- _Instructions to follow_
Would you write out the lines from the one containing "Document page, 1241x1754 pixels." to the end of the records below, exactly and in full, please?

- _Extracted entries_
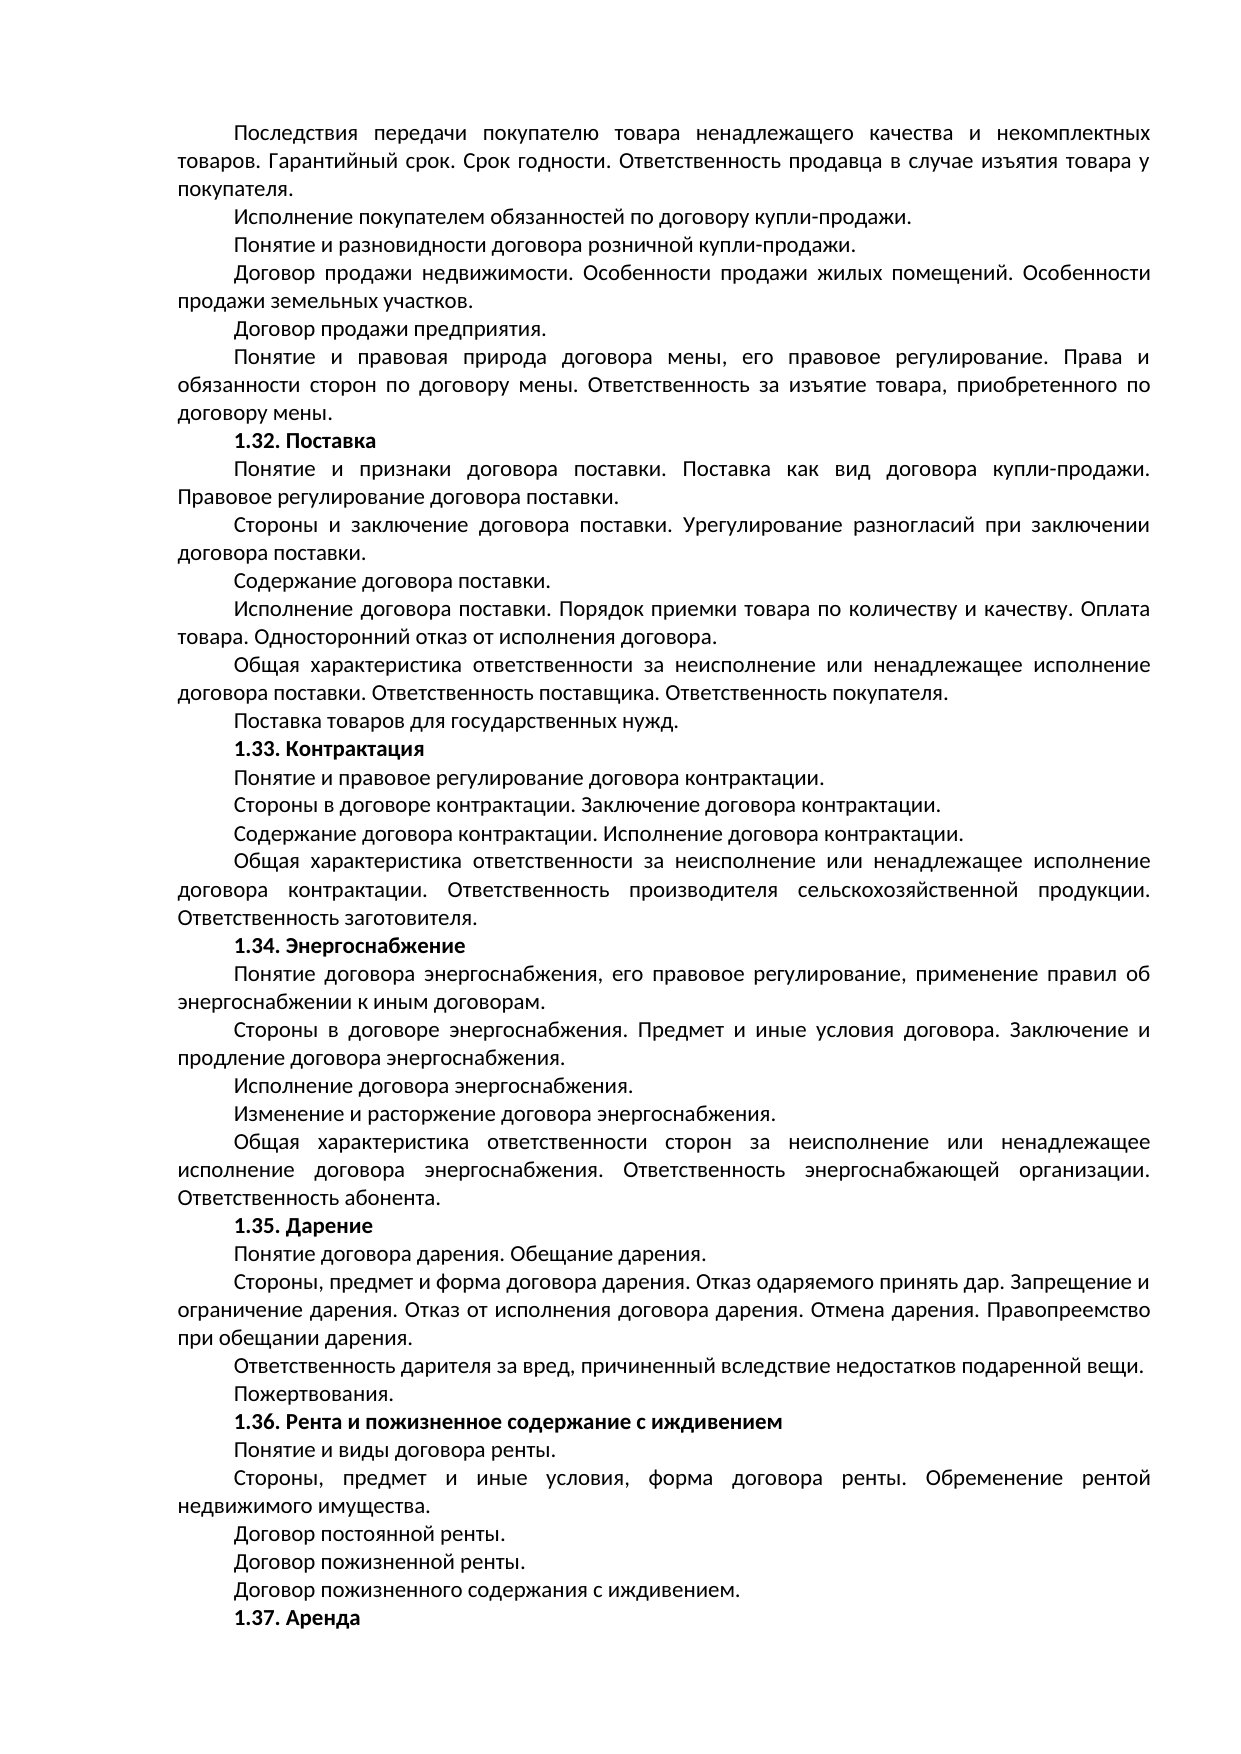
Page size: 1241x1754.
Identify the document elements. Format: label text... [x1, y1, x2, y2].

text 1.33. Контрактация [177, 734, 1152, 763]
text Последствия передачи покупателю товара ненадлежащего качества и некомплектных товаров. Гарантийный срок. Срок годности. Ответственность продавца в случае изъятия товара у покупателя. [177, 118, 1152, 202]
text Исполнение договора энергоснабжения. [177, 1071, 1152, 1099]
text Исполнение покупателем обязанностей по договору купли-продажи. [177, 202, 1152, 230]
text 1.32. Поставка [177, 426, 1152, 454]
text 1.36. Рента и пожизненное содержание с иждивением [177, 1407, 1152, 1435]
text Общая характеристика ответственности за неисполнение или ненадлежащее исполнение договора контрактации. Ответственность производителя сельскохозяйственной продукции. Ответственность заготовителя. [177, 847, 1152, 931]
text 1.34. Энергоснабжение [177, 931, 1152, 959]
text 1.37. Аренда [177, 1603, 1152, 1631]
text Договор пожизненной ренты. [177, 1547, 1152, 1575]
text 1.35. Дарение [177, 1211, 1152, 1239]
text Понятие и признаки договора поставки. Поставка как вид договора купли-продажи. Правовое регулирование договора поставки. [177, 454, 1152, 510]
text Стороны в договоре контрактации. Заключение договора контрактации. [177, 791, 1152, 819]
text Понятие договора дарения. Обещание дарения. [177, 1239, 1152, 1267]
text Содержание договора поставки. [177, 566, 1152, 594]
text Понятие и виды договора ренты. [177, 1435, 1152, 1463]
text Понятие и правовое регулирование договора контрактации. [177, 763, 1152, 791]
text Содержание договора контрактации. Исполнение договора контрактации. [177, 819, 1152, 847]
text Пожертвования. [177, 1379, 1152, 1407]
text Поставка товаров для государственных нужд. [177, 707, 1152, 734]
text Договор постоянной ренты. [177, 1519, 1152, 1547]
text Понятие и разновидности договора розничной купли-продажи. [177, 230, 1152, 258]
text Общая характеристика ответственности за неисполнение или ненадлежащее исполнение договора поставки. Ответственность поставщика. Ответственность покупателя. [177, 651, 1152, 707]
text Стороны, предмет и иные условия, форма договора ренты. Обременение рентой недвижимого имущества. [177, 1463, 1152, 1519]
text Ответственность дарителя за вред, причиненный вследствие недостатков подаренной вещи. [177, 1351, 1152, 1379]
text Стороны, предмет и форма договора дарения. Отказ одаряемого принять дар. Запрещение и ограничение дарения. Отказ от исполнения договора дарения. Отмена дарения. Правопреемство при обещании дарения. [177, 1267, 1152, 1351]
text Изменение и расторжение договора энергоснабжения. [177, 1099, 1152, 1127]
text Понятие и правовая природа договора мены, его правовое регулирование. Права и обязанности сторон по договору мены. Ответственность за изъятие товара, приобретенного по договору мены. [177, 342, 1152, 426]
text Договор продажи предприятия. [177, 314, 1152, 342]
text Стороны и заключение договора поставки. Урегулирование разногласий при заключении договора поставки. [177, 510, 1152, 566]
text Общая характеристика ответственности сторон за неисполнение или ненадлежащее исполнение договора энергоснабжения. Ответственность энергоснабжающей организации. Ответственность абонента. [177, 1127, 1152, 1211]
text Понятие договора энергоснабжения, его правовое регулирование, применение правил об энергоснабжении к иным договорам. [177, 959, 1152, 1015]
text Стороны в договоре энергоснабжения. Предмет и иные условия договора. Заключение и продление договора энергоснабжения. [177, 1015, 1152, 1071]
text Договор пожизненного содержания с иждивением. [177, 1575, 1152, 1603]
text Договор продажи недвижимости. Особенности продажи жилых помещений. Особенности продажи земельных участков. [177, 258, 1152, 314]
text Исполнение договора поставки. Порядок приемки товара по количеству и качеству. Оплата товара. Односторонний отказ от исполнения договора. [177, 594, 1152, 651]
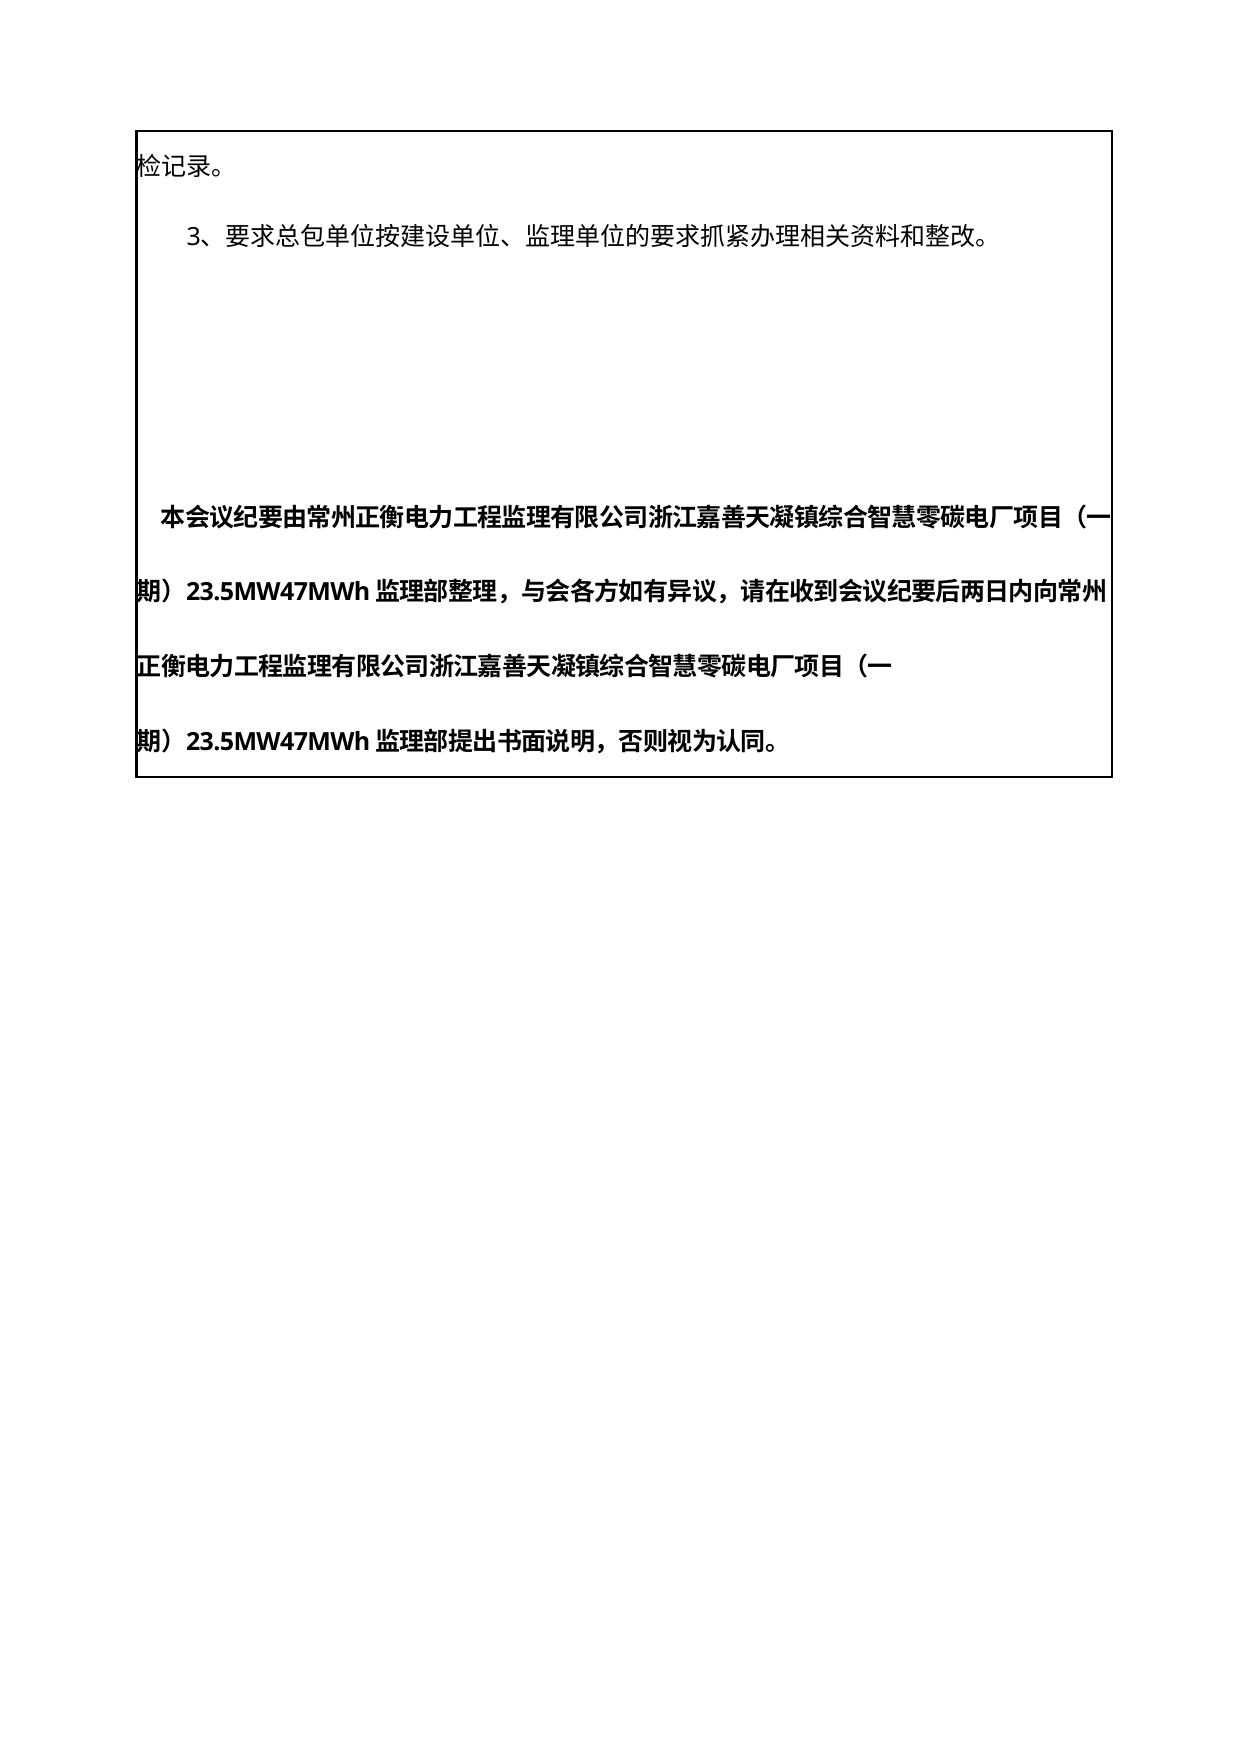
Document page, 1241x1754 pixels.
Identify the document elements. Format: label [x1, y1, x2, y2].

table_cell [138, 132, 1111, 776]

- _Completed exercise_
Document page, 1241x1754 pixels.
Identify the document elements. Format: label [x1, y1, x2, y2].

table_cell [138, 132, 1111, 776]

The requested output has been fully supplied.